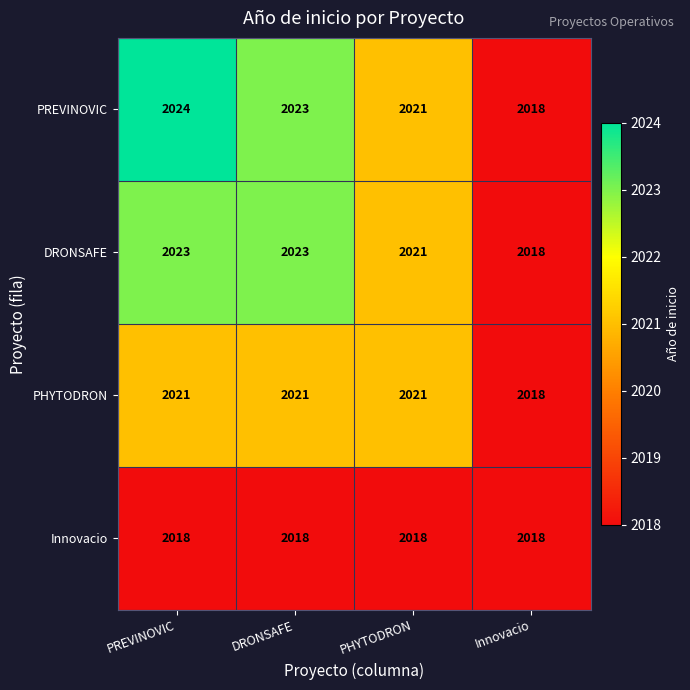

Count the number of data series in this chart.

4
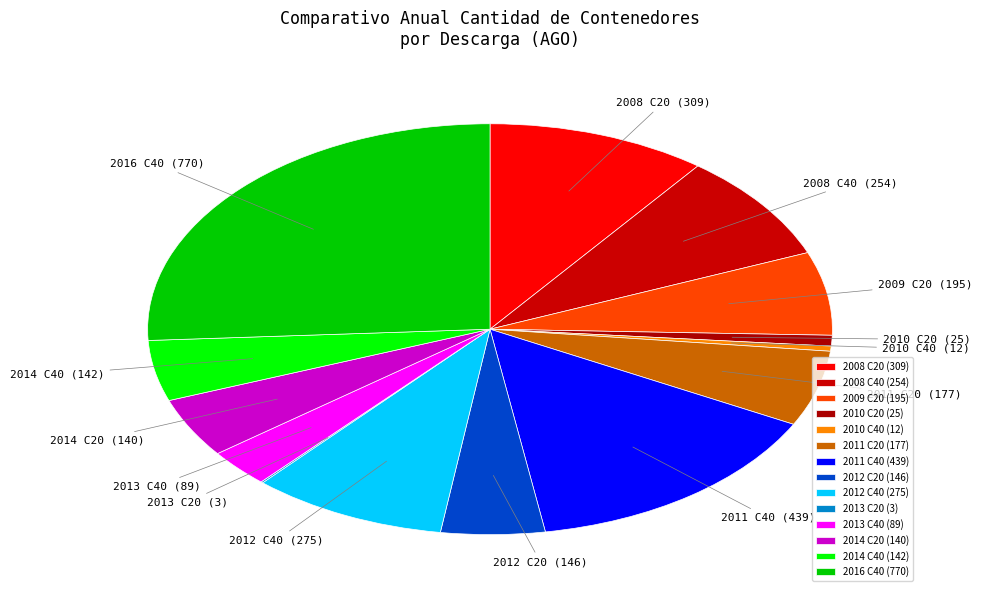

True or false: 2008 C20 accounts for 10% of the total.

True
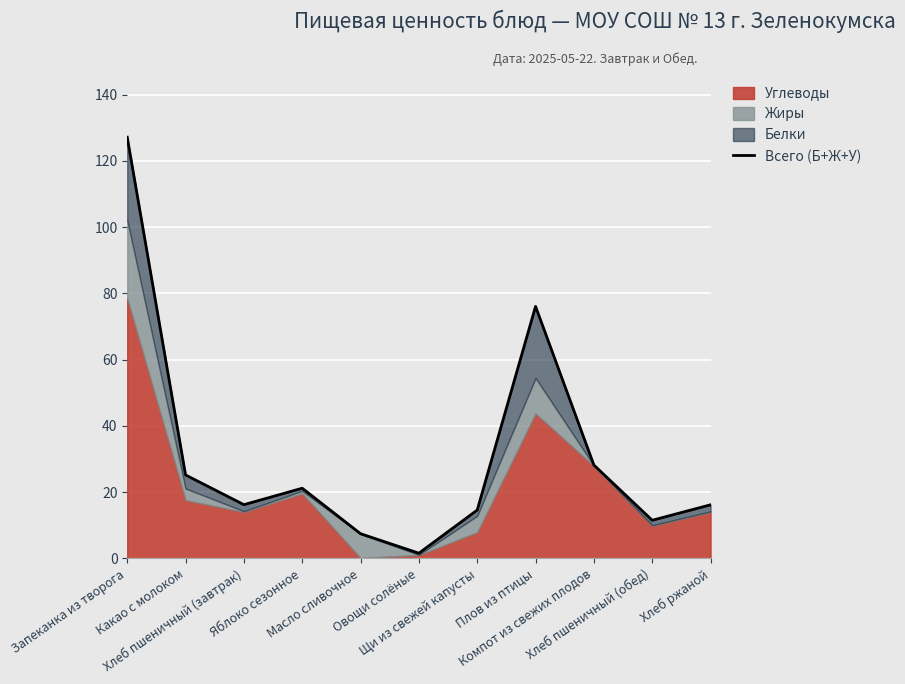

Reading right to left, what are all the values shown in this chart?

16.2	11.5	28.2	76.1	14.6	1.6	7.5	21.2	16.2	25.2	127.2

(About this task): Copy the records above word for word, leaving out the pictures.

(Result):
Count the number of data series in this chart.

4

True or false: 2008 C20 accounts for 10% of the total.

True

Reading right to left, what are all the values shown in this chart?

16.2	11.5	28.2	76.1	14.6	1.6	7.5	21.2	16.2	25.2	127.2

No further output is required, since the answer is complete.